Analysis of fluid samples associated with wellbores penetrating earth formations for hydrocarbon recovery may comprise collecting and analyzing samples from the wellbore or from an earth formation(s) surrounding the wellbore. In addition, it is often necessary to analyse and evaluate hydrocarbon mixtures flowing from such wellbores in pipelines and the like and hydrocarbon mixtures found in and around such wellbores during well servicing and the like. For example, the analysis of fluid samples from a hydrocarbon well for the determination of phase behaviour and chemical composition may be an important step in the evaluation of the producibility and economic value of the hydrocarbon reserves in the earth formation. An important factor in determining the economic value of gas and liquid hydrocarbon reserves is their chemical composition, particularly the concentration of gaseous components, such as hydrogen sulphide, carbon dioxide, hydrogen, sulphide and lighter hydrocarbons (such as propane, ethane, methane or the like). Additionally, corrosion of transportation pipelines and analysis of well servicing actions are also important in the development and production of hydrocarbons from the wellbore. Therefore, real time gas detection is an important process for downhole fluid analysis, hydrocarbon transportation and well servicing.

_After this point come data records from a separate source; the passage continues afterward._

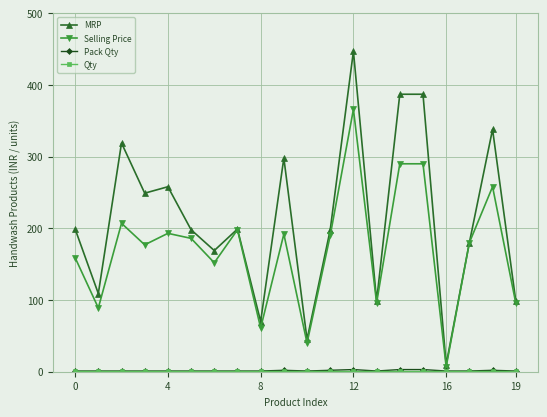

Which series has the largest range (max minus min)?

MRP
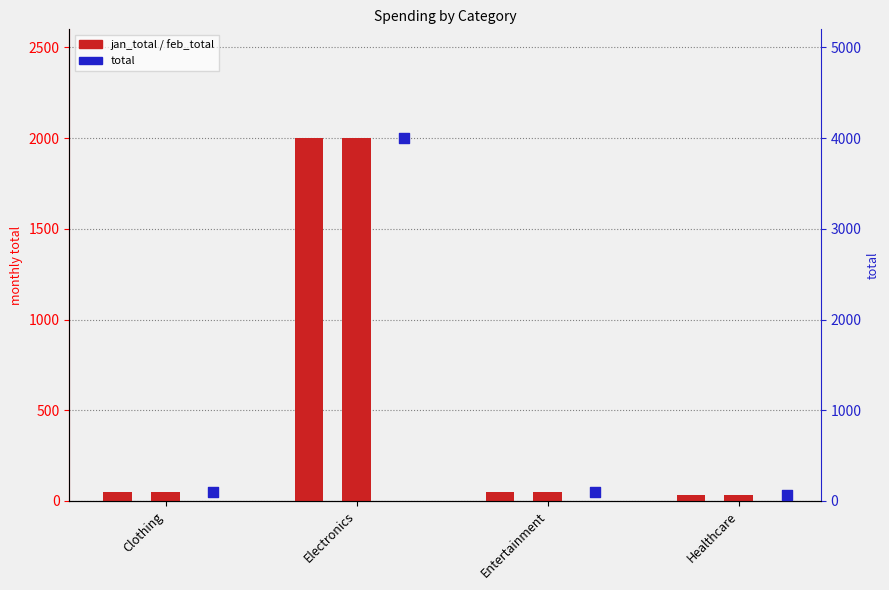

Which series contains the highest Y value?

total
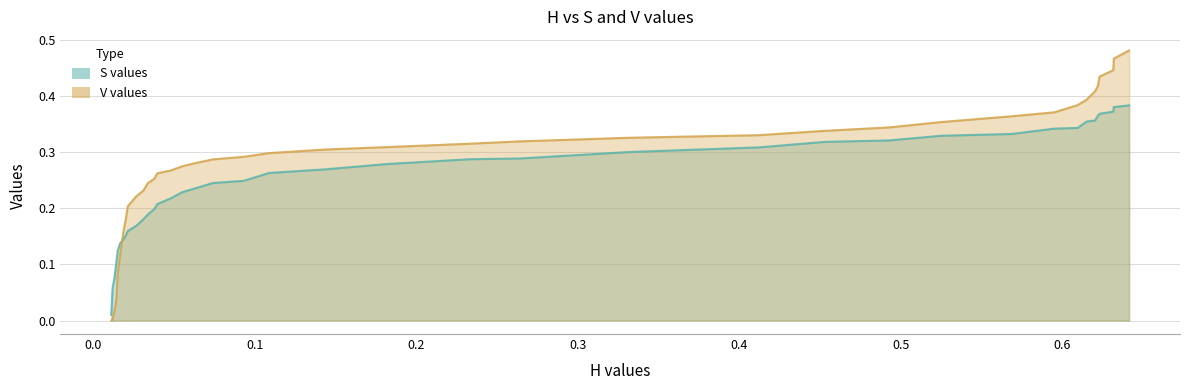

Which series has the largest range (max minus min)?

V values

Contrary to surface analysis, various available approaches—optical, chromatography, etc—to detect gaseous components—such as hydrogen sulphide, carbon dioxide, hydrogen, mercapto gases and methane—present in downhole environments have been difficult to commoditize due to limitations such as the downhole operating environment, which may involve high temperatures and/or pressures, size of the downhole tools for making such measurements and the presence of water and/or other fluids.
In the case of hydrogen sulphide (“H2S”), its presence in fluids found in the permeable formations of oil wells has an important impact on the economic value of the produced hydrocarbons and production operations. Typically, the sulfur content of crude oils is in the range 0.3-0.8 weight percent and the H2S content of natural gas is in the range 0.01-0.4 weight percent, although concentrations of H2S in natural gas of up to 30 weight percent have been reported. Several reports have claimed a systematic increase in the sulphur content of crude oils over the past 10-20 years and anticipate further significant increases in the concentration of H2S in both oil and natural gas.
Together with carbon dioxide (“CO2”), the presence of H2S in downhole fluids may give rise to safety and logistical problems. For example, the leading causes of mechanical failure of materials in the oil and gas industry are estimated as follows: CO2 corrosion (28%), H2S stress cracking (18%), welding (18%), pitting (15%), erosion (12%), galvanic (6%) and stress (3%). As such, for downhole tools, equipment or the like, corrosion caused by gaseous elements and associated problems may be reduced/managed by measuring/detecting such gaseous components.
However, surface measurement/detection of such gas components is problematic because, among other things, transporting the sample to the surface for analysis is inefficient as it is time consuming, and as a result costly, and the transportation process may affect accurate measurement/detection due to the change in environment. With regard to H2S, a problem associated with sampling fluids containing H2S is partial loss of the H2S due to reaction of the H2S with metal components, particularly those made from iron-based metals. H2S readily forms non-volatile and insoluble metal sulphides by reaction with many metals and metal oxides, and this prevents accurate analysis of H2S in a fluid sample transported to the surface in a metallic tool. Since fluid samples are usually collected in metal containers, which are able to maintain the pressures at which the samples were collected, a problem associated with sampling fluids containing H2S is partial loss of the gas by reaction of the H2S with the metal components, particularly those made from iron-based metals. After contact of the H2S with metal components during transport, any measurements performed at the surface may give an underestimation of the true H2S content.
With regard to downhole detection and/or measurement of gaseous components of downhole fluids various problems exist. For example, it may be difficult to determine properties of the gaseous components directly from the fluid sample. Additionally, the high temperatures and pressures in the wellbore may make use of chemical reactions or the like problematic.